Growth is still a very small team, but we're starting to venture down the
path of more Scrum process. This week I did some work to simplify our
Trello board, and reduce it to "Backlog", "Current To Do", "Doing" and
"Done" lists of cards. You can view our current board at
In the future, I can definitely see Trello breaking down for a larger team
doing sprints, even if you're like me and not particularly interested in
things like velocity. However, I want Mingle to die in a fire, so I
experimented with creating a Pivotal Tracker board, which is public at
I have a little experience with Pivotal from working at a startup with
Ward, where their dev team had 100% adoption of this tool. I was outside
the Scrum as a writer, but it was interesting for sure. Beyond the better
usability, mobile apps, etc., I think this is a good tool if we commit more
to Scrum practices. In particular, it does a few things I think are
different than Trello...
1. Burndown or up charts can be generated automatically. There are also
other charts and progress reports about points delivered etc. and you can
get RSS feeds of it all.
2. It seems to have bi-directional integration with any Bugzilla
instance, and API access, so we could create Gerrit integration as well.

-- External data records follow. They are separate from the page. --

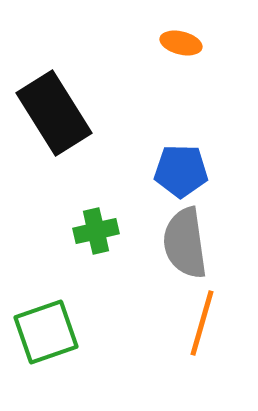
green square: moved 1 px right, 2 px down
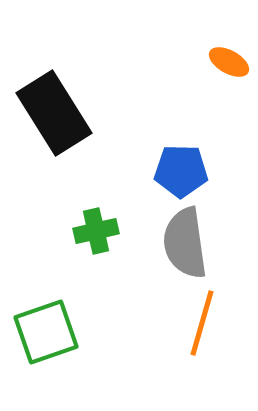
orange ellipse: moved 48 px right, 19 px down; rotated 15 degrees clockwise
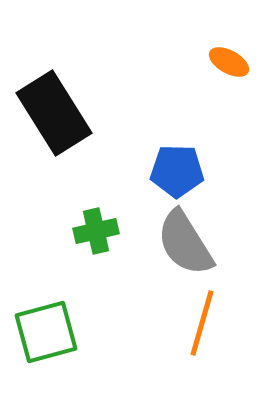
blue pentagon: moved 4 px left
gray semicircle: rotated 24 degrees counterclockwise
green square: rotated 4 degrees clockwise
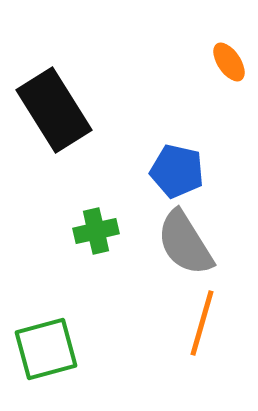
orange ellipse: rotated 27 degrees clockwise
black rectangle: moved 3 px up
blue pentagon: rotated 12 degrees clockwise
green square: moved 17 px down
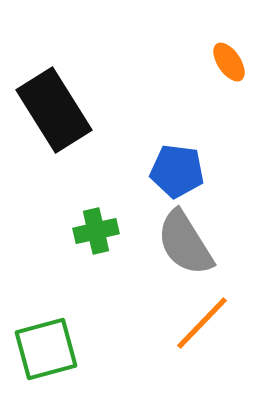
blue pentagon: rotated 6 degrees counterclockwise
orange line: rotated 28 degrees clockwise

3. It's geared toward having a story requester and owner, and the
product owner explicitly accepts or rejects delivered work. Trello has
pretty much no set roles, by comparison.
4. Unlike Trello, the card lists are set for you. There's Icebox
(holding area for new stories), Backlog (stories ready to start), Current
(which actually auto-fills from Backlog based on your velocity). Pivotal
also finally made Epics make sense to me. Epics are created from labels you
put on stories, and you can see them in their own list and they have
progress bars etc.
5. Stories have set types of feature, release, bug, or chore.
6. Stories get point estimations of course. By default points are not
assigned to bugs or chores, though you can change this. There are different
scales you can set for points, when iterations start/end, iteration length,
and you can either let your velocity get set for you or set it manually.
*TL;DR: *to me it looks like Pivotal Tracker does everything we need from
Mingle, and is a helluva lot easier to use and understand for people new to
Scrum or only lightly in to it. Please play around, and if you want I can
invite you to be a member of our Growth project there so you can try it
A logistical point: Pivotal is proprietary. It's a small company based in
SF and owned by VMWare. However, they officially give free unlimited access
perpetually to public projects and non-profits.